*JOB 1:* For each statement about the passage on Arendtian judgment below, say yes or no according to whether it agrees with the passage, and quote the words that decide it: (a) the judge is impartial because he has seen all the partial perspectives of the world; (b) Kant's terminology is full of legal metaphors; (c) treating judgment as a dialogue with others brings one close to empathy.
*JOB 2:* Revise the part of the passage on Arendtian judgment that opens with the words "But this characterization" and closes with "to live with.", putting "moral sense" wherever "conscience" appears.

*SOURCE PASSAGE:*
_ _ _ _ _ _ _

Another solution, and the one that has come to define Arendtian judgment, has been simply to ignore the solitude that thinking imposes onto judgment and to instead describe the operation of the latter as an imagined discourse that one might have with others. Here, judgment seems to introduce into the two-in-one of thinking other individuals such that it is not myself, but other people, who keep me company in thought.

But this characterization of judgment should make careful readers of Arendt uncomfortable, for in reducing the “thoughtfulness” of judgment to a dialogue with others in their specific circumstances, we not only veer dangerously close to empathy, but also lose conscience and responsibility as gifts that accompany thinking in its solitude. Without conscience telling us that we must live with ourselves, it becomes too easy to lose in the company and noise of others who we are and what we do. It becomes too easy to perform tasks that exposed in the solitude of thought; we might not be able to live with.

What then could Arendt mean when she says that we might need each other’s company for thinking? I submit that the interpretive problems that I’ve so far identified emerge from associating the “general standpoint” of enlarged thought too much with the visiting of other standpoints at the expense of another prominent metaphorical figure in Arendt’s Lectures—the figure of the Judge. As Arendt acknowledges, the “whole terminology of Kant’s philosophy is shot through with legal metaphors: it is the Tribunal or Reason before which the occurrences of the world appear.” It is as an impartial judge in a tribunal, not as an individual who engages or empathizes with the specific circumstances of others, that one achieves a “general standpoint.” In one’s position as a judge, one gives up not only one’s own “factual existence,” but also factual existence as such.  The judge “lays down his verdict” not with the multiplicity of human life in mind, but rather with the impartiality that comes from giving up “the dokei moi, the it-seems-to-me, and the desire to seem to others; we have given up the doxa, which is both opinion and fame.” The judge is not impartial because he has seen all the partial perspectives of the world, but because he is importantly isolated from any of these perspectives.

_ _ _ _ _ _ _

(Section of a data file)
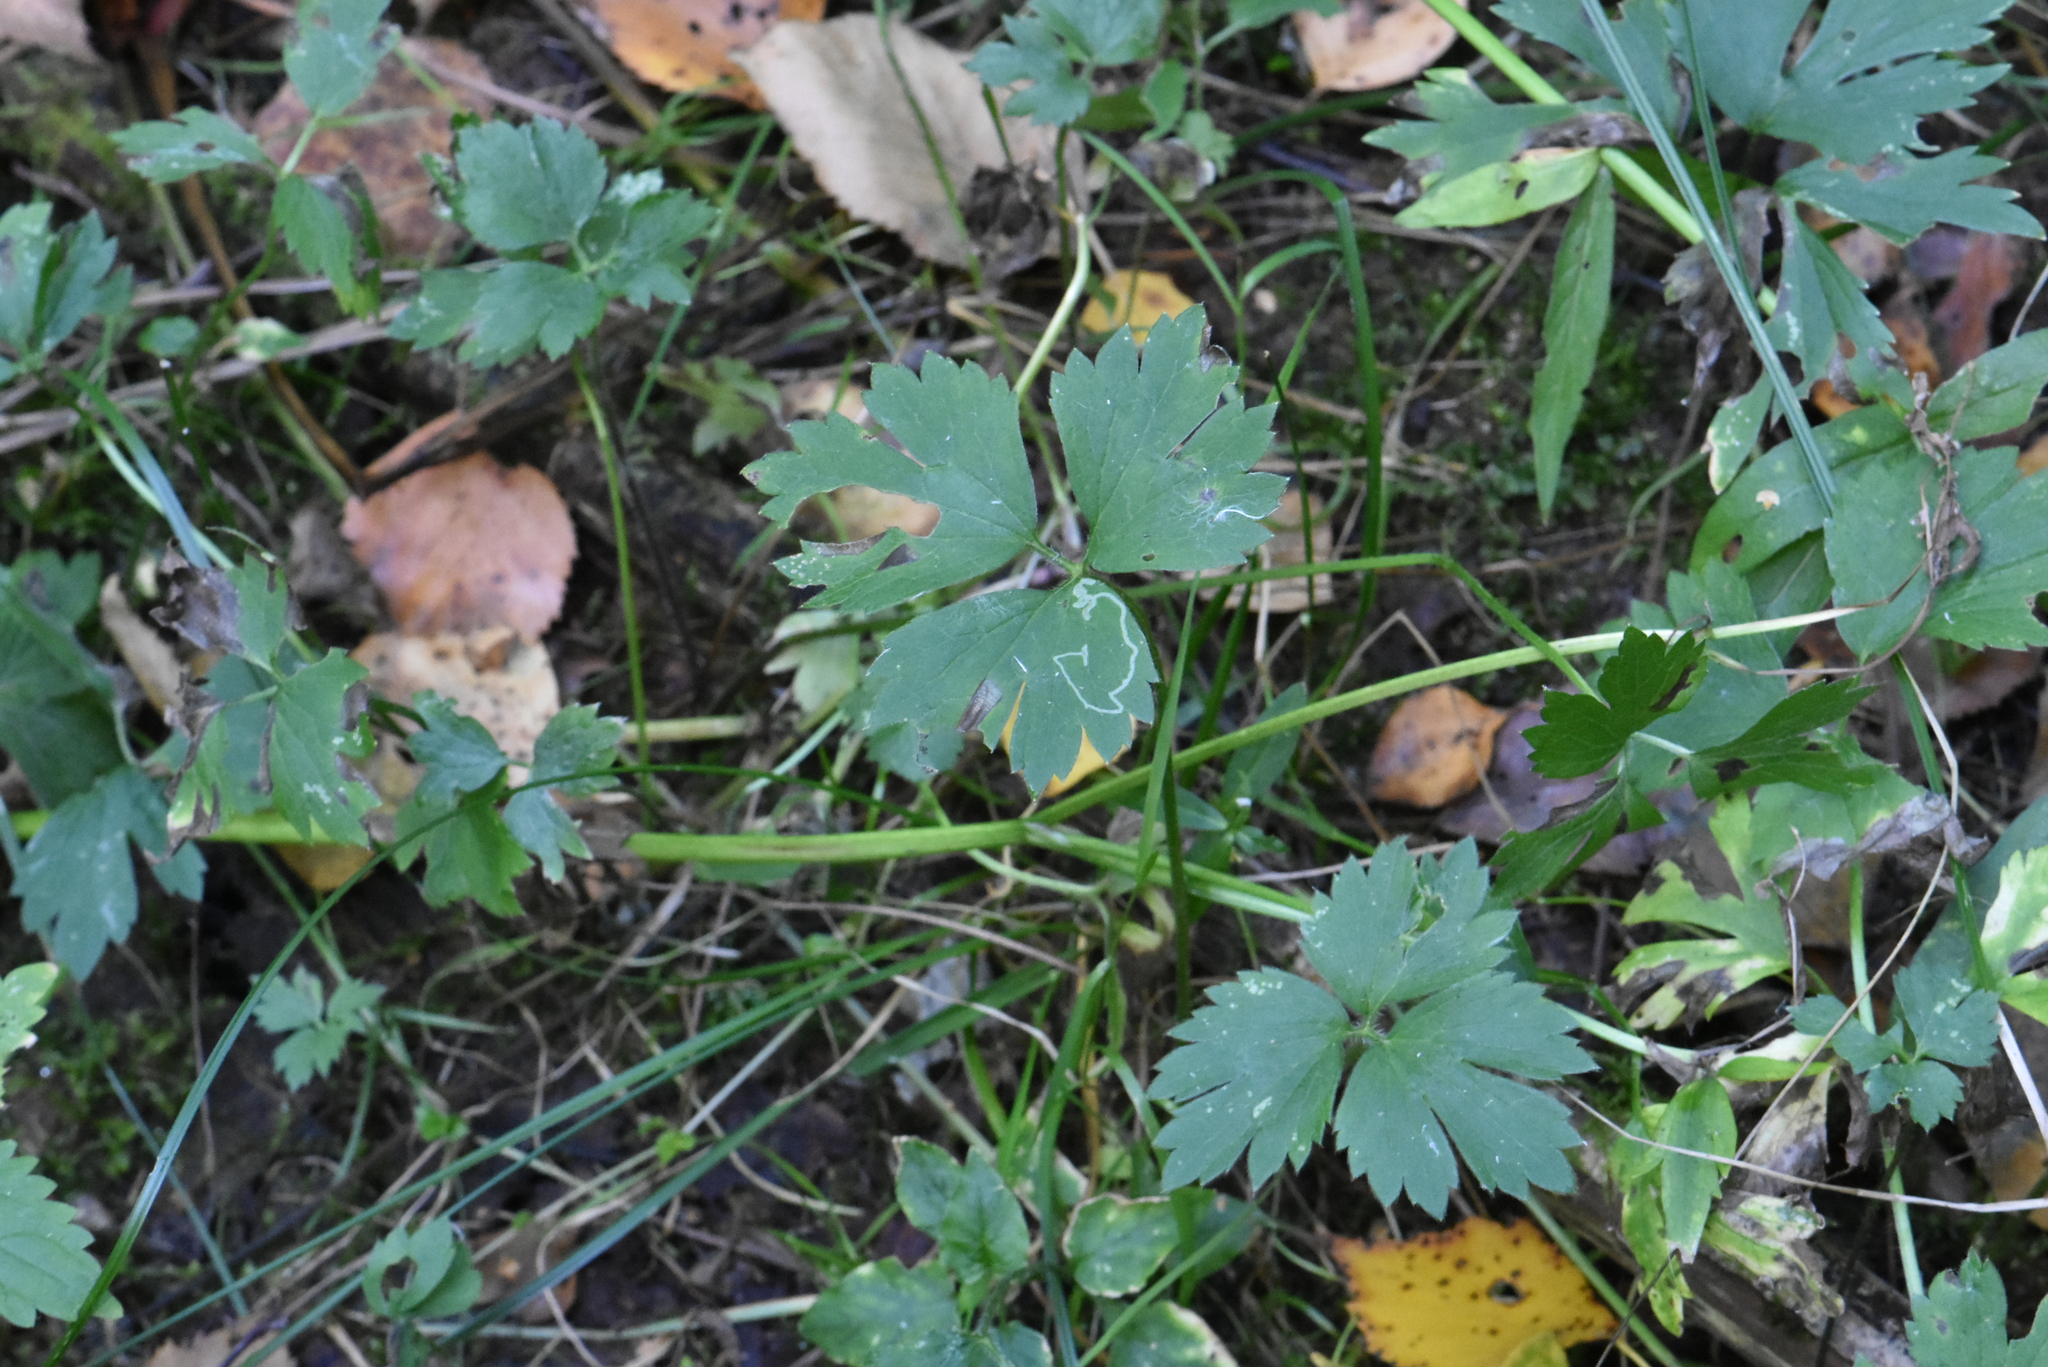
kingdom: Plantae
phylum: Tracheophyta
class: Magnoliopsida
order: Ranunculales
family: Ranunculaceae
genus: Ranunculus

_ _ _ _ _ _ _

*COMPLETE ANSWER 1:*
(a) No: "The judge is not impartial because he has seen all the partial perspectives of the world, but because he is importantly isolated from any of these perspectives."
(b) Yes: "the “whole terminology of Kant’s philosophy is shot through with legal metaphors"
(c) Yes: "we not only veer dangerously close to empathy"

*COMPLETE ANSWER 2:*
But this characterization of judgment should make careful readers of Arendt uncomfortable, for in reducing the “thoughtfulness” of judgment to a dialogue with others in their specific circumstances, we not only veer dangerously close to empathy, but also lose moral sense and responsibility as gifts that accompany thinking in its solitude. Without moral sense telling us that we must live with ourselves, it becomes too easy to lose in the company and noise of others who we are and what we do. It becomes too easy to perform tasks that exposed in the solitude of thought; we might not be able to live with.